Она оказывала помощь раненым, когда перед церковной стеной разорвалась бомба. 163 человека погибло, среди них несколько прихожан. По всей вероятности, бомба предназначалась не церкви, а одному из членов правительства, который в этот момент должен был проезжать мимо. В тот период Эндрю Уайт проживал в зеленой зоне. В церкви оставаться было слишком опасно.
– Когда я вижу, как убивают человека, мне это больше не страшно, – признается Лина. – Мое сердце к этому уже привыкло. Я не боюсь умереть.
И хотя она уже много лет работает на священника, она сомневается, правильно ли делает, оставаясь здесь.
– Как-то раз я сказала батюшке: «Вы стремитесь к тому, чтобы народ оставался в Ираке, мне тоже хотелось бы дать людям какой-нибудь повод здесь остаться, но я больше не могу его найти». Батюшка говорит, что мы должны оставаться, потому что Бог хочет, чтобы мы остались. Но я остаюсь здесь только из-за семьи. Когда батюшка уедет, уеду и я.
Подслушивающий наш разговор Эндрю Уайт замечает, что Багдад покидают не только иракские христиане, но и представители коалиции: страны, принимавшие участие в войне в 2003 г., например Дания.
– Западный мир вот-вот нас покинет. Посольство Дании уже переехало. Датское посольство в Ираке все еще существует, но оно теперь находится в Копенгагене.
Датское посольство в Багдаде было закрыто в июле 2012 г., и его заменил так называемый «приезжающий посол». А в декабре 2011 г. правительство США вывело из страны своих солдат.

> Вопросы и задания
A. Повторите дословно часть отрывка от слов «Подслушивающий наш разговор» до слов «страны своих солдат.».
B. Перечислите все годы, которые упоминаются в отрывке.
C. Когда, согласно отрывку, было закрыто датское посольство в Багдаде?
Приведенный материал никак не связан с отрывком.

> Исходные данные
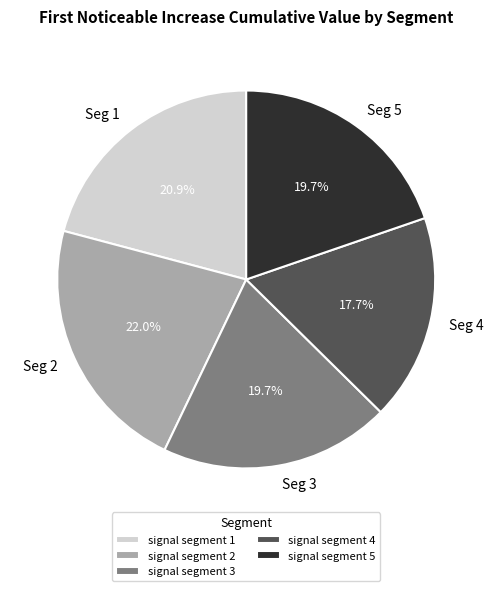

How much of the chart is everything except signal segment 3?

80.3%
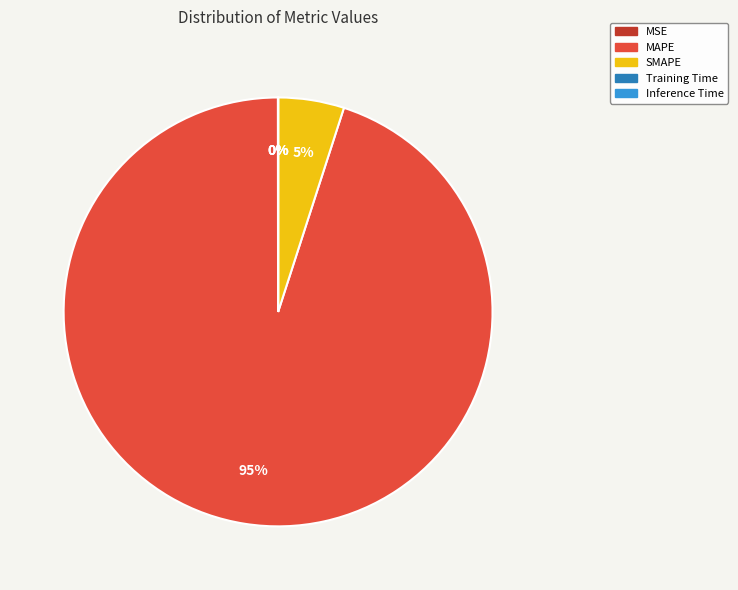

The SMAPE slice represents 5% of the pie. True or false?

True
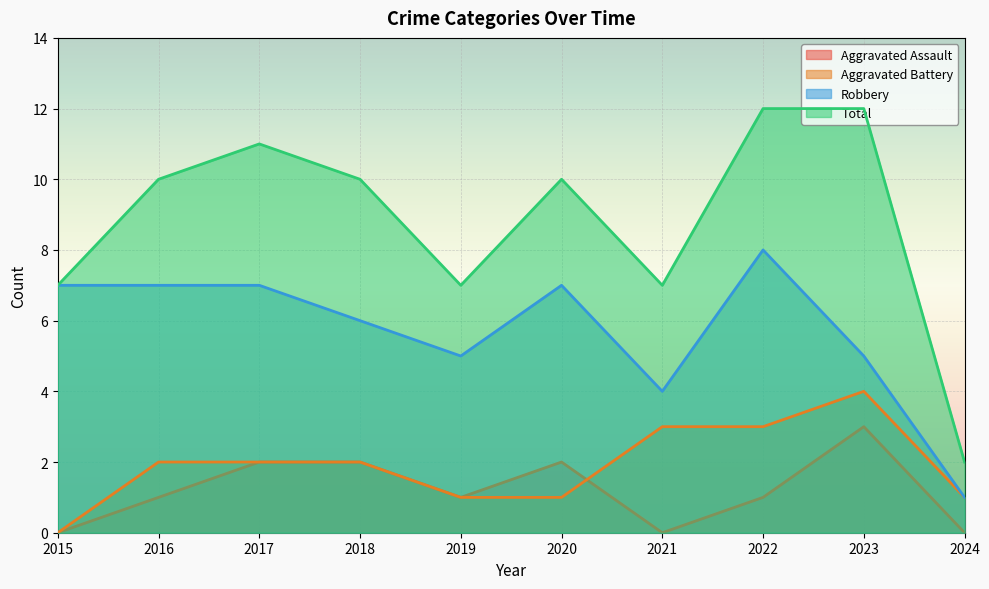

What are all the series names shown in the legend?

Aggravated Assault, Aggravated Battery, Robbery, Total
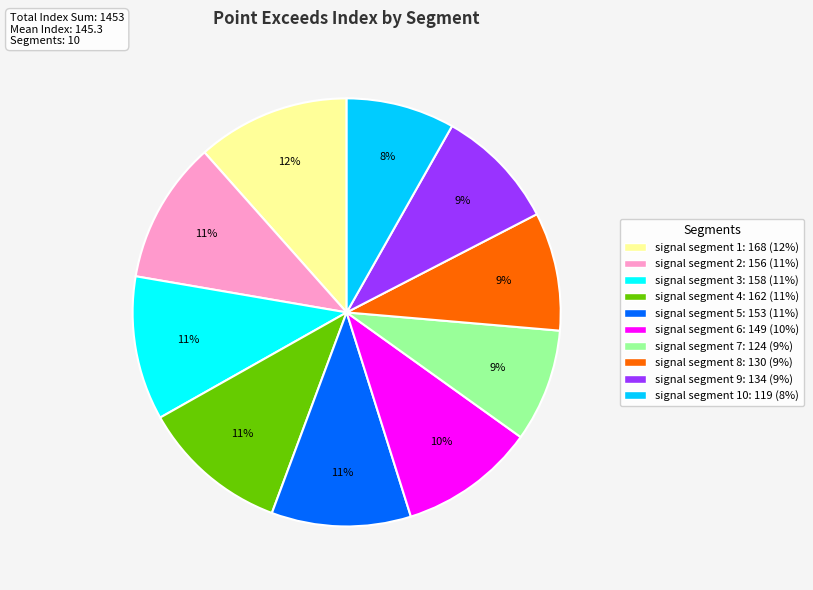

Is there any slice that represents more than half of the pie?

No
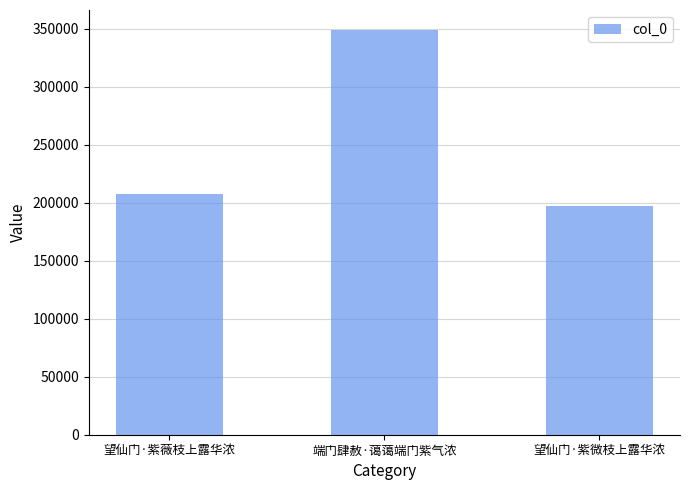

Reading left to right, transcribe all the data shown in this chart.

望仙门·紫薇枝上露华浓=207937	端门肆赦·蔼蔼端门紫气浓=348871	望仙门·紫微枝上露华浓=197247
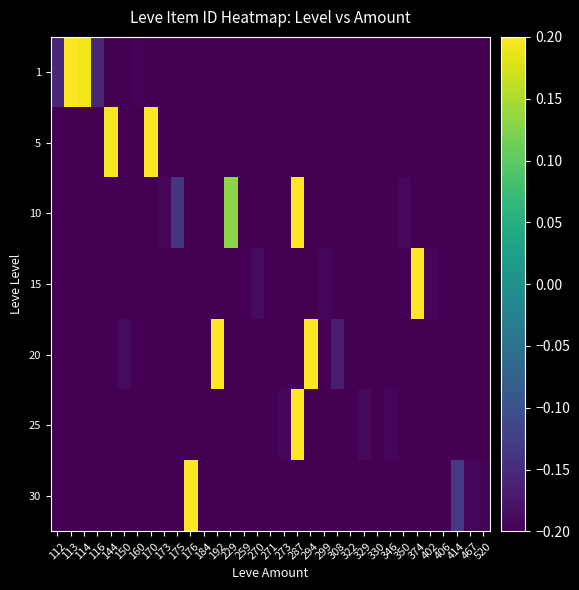

Which series has the largest total across all categories?

1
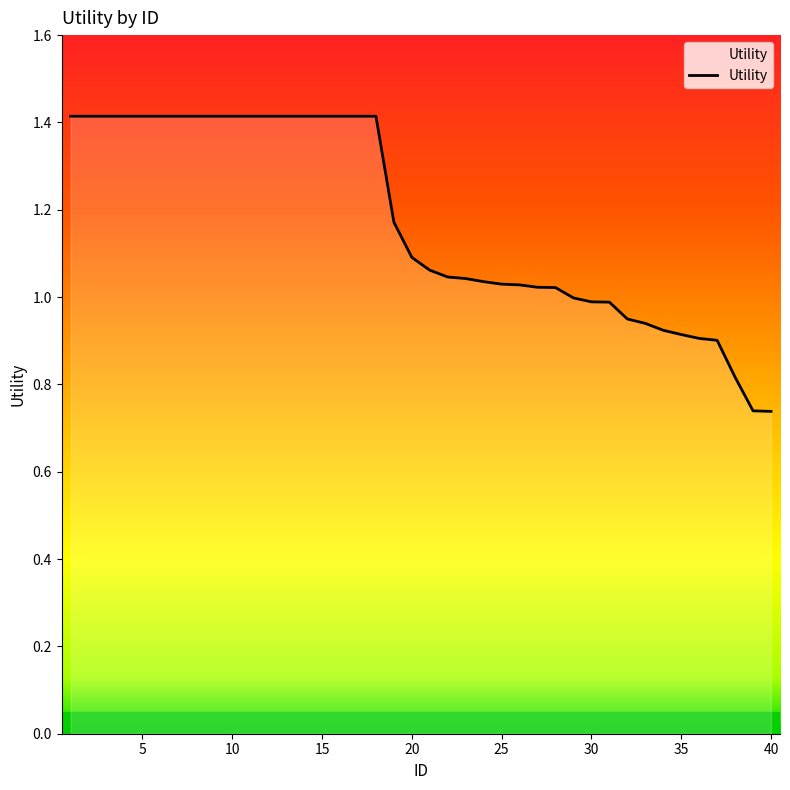

What is the change in value from 4 to 38?

-0.6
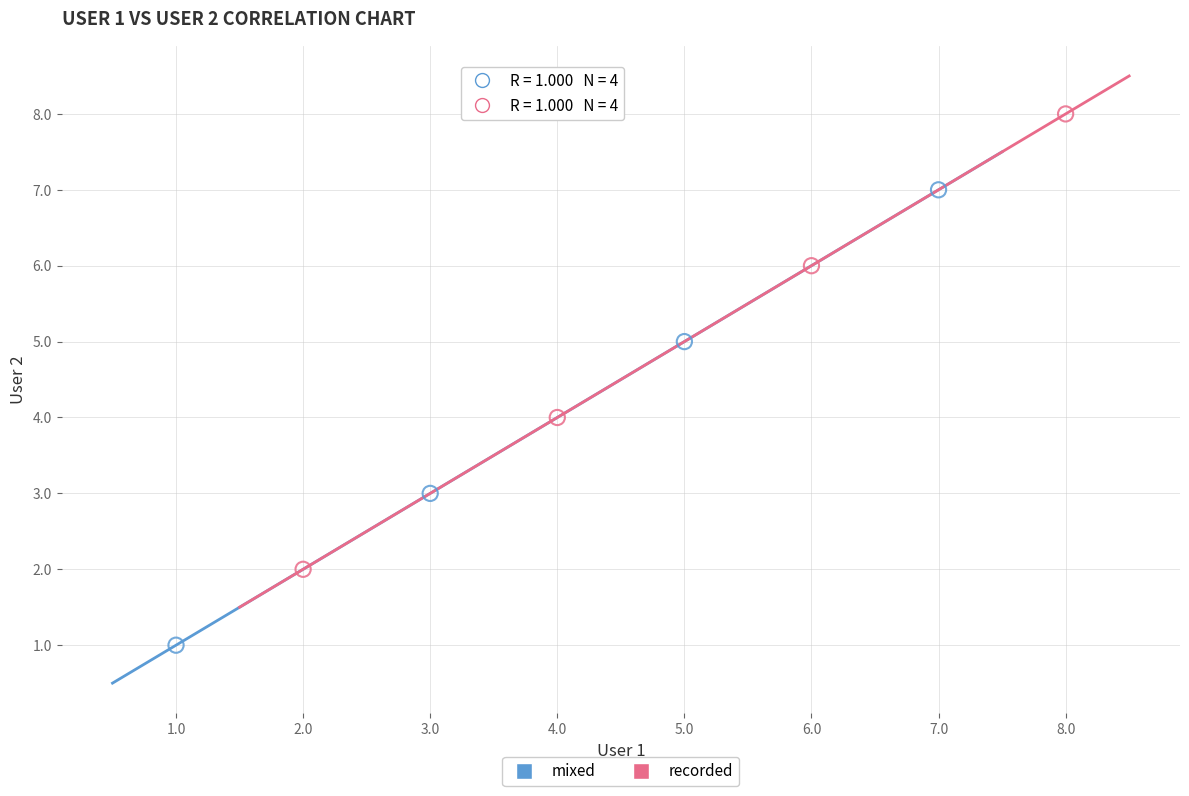

Which series reaches the maximum Y coordinate?

recorded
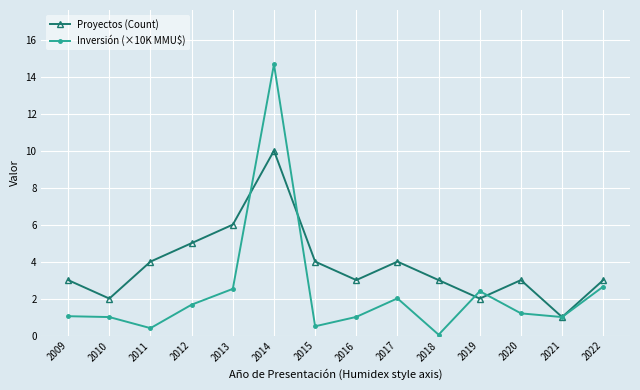

At which category is the sum across all series the highest?

2014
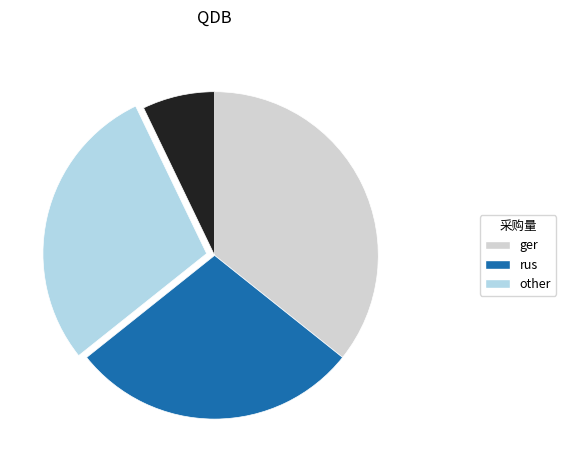

How many slices are in this pie chart?

4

> Ответы к заданиям
A.
Подслушивающий наш разговор Эндрю Уайт замечает, что Багдад покидают не только иракские христиане, но и представители коалиции: страны, принимавшие участие в войне в 2003 г., например Дания.
– Западный мир вот-вот нас покинет. Посольство Дании уже переехало. Датское посольство в Ираке все еще существует, но оно теперь находится в Копенгагене.
Датское посольство в Багдаде было закрыто в июле 2012 г., и его заменил так называемый «приезжающий посол». А в декабре 2011 г. правительство США вывело из страны своих солдат.

B. 2003, 2012, 2011

C. В июле 2012 года.